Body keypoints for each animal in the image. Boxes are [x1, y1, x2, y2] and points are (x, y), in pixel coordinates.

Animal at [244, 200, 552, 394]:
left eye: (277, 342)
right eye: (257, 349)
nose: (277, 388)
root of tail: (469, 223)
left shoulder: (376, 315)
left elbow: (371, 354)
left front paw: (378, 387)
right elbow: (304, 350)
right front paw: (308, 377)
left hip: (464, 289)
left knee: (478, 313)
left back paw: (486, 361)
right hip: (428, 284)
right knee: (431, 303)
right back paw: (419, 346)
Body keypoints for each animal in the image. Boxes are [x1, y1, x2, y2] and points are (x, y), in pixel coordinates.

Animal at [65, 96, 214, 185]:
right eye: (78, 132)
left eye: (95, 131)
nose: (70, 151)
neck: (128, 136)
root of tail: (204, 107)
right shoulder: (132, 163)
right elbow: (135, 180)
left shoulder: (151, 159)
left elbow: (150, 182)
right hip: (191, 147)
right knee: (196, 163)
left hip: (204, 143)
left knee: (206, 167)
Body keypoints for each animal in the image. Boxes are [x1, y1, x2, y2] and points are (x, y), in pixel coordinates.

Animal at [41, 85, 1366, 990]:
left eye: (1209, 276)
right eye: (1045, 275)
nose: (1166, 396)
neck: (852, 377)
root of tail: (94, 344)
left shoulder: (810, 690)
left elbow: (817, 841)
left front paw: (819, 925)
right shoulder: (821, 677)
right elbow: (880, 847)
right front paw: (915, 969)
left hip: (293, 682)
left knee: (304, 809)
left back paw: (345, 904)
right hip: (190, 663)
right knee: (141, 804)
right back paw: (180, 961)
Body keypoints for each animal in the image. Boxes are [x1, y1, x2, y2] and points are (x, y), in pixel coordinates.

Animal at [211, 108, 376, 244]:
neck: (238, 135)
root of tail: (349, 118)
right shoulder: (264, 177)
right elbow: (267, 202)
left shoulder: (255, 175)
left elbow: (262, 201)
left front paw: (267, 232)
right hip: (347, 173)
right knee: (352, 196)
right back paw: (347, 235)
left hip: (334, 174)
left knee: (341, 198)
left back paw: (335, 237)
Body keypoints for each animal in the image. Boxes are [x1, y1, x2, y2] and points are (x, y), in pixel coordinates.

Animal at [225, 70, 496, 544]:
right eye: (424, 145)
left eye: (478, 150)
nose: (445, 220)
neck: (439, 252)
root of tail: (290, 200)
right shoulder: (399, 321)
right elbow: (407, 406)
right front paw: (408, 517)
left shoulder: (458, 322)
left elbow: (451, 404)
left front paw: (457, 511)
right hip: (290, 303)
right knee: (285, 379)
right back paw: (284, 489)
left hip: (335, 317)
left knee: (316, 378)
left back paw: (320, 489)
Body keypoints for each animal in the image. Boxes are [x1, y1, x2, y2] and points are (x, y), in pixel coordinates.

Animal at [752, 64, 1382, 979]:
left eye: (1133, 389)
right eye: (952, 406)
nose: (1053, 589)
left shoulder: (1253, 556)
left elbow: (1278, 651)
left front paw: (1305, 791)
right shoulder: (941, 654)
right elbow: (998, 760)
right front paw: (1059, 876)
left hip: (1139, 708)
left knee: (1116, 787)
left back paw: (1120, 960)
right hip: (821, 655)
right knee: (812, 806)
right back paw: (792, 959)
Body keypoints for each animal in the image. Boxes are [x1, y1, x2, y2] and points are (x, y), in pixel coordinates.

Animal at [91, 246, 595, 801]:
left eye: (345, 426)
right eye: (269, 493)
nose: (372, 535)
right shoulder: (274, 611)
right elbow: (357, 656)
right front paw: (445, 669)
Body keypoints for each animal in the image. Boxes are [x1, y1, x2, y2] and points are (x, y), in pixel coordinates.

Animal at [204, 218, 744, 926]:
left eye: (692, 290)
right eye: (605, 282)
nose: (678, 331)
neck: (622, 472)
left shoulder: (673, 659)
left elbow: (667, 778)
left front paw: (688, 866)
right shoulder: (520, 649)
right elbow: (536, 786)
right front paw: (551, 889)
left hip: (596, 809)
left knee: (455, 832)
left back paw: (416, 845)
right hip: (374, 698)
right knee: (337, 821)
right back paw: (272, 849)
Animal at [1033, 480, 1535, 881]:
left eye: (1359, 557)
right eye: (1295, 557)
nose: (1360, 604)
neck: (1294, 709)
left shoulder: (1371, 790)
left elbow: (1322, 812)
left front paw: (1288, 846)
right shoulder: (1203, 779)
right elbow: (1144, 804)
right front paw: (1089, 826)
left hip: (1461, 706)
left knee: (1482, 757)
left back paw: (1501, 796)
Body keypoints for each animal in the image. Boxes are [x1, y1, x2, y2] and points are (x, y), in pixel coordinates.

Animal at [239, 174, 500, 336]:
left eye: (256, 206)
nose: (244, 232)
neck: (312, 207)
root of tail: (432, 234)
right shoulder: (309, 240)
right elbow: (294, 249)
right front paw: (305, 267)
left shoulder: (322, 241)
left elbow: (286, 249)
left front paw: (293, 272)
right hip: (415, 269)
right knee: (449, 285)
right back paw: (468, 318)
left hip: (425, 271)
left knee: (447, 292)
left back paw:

INSTRUCTIONS TO FOLLOW >> Only one stretch of the entries above is wanted: the lines from the one containing "right eye: (1045, 275)" through the one containing "left knee: (304, 809)". Please reproduce it exactly.

EXPECTED OUTPUT >>
right eye: (1045, 275)
nose: (1166, 396)
neck: (852, 377)
root of tail: (94, 344)
left shoulder: (810, 690)
left elbow: (817, 841)
left front paw: (819, 925)
right shoulder: (821, 677)
right elbow: (880, 847)
right front paw: (915, 969)
left hip: (293, 682)
left knee: (304, 809)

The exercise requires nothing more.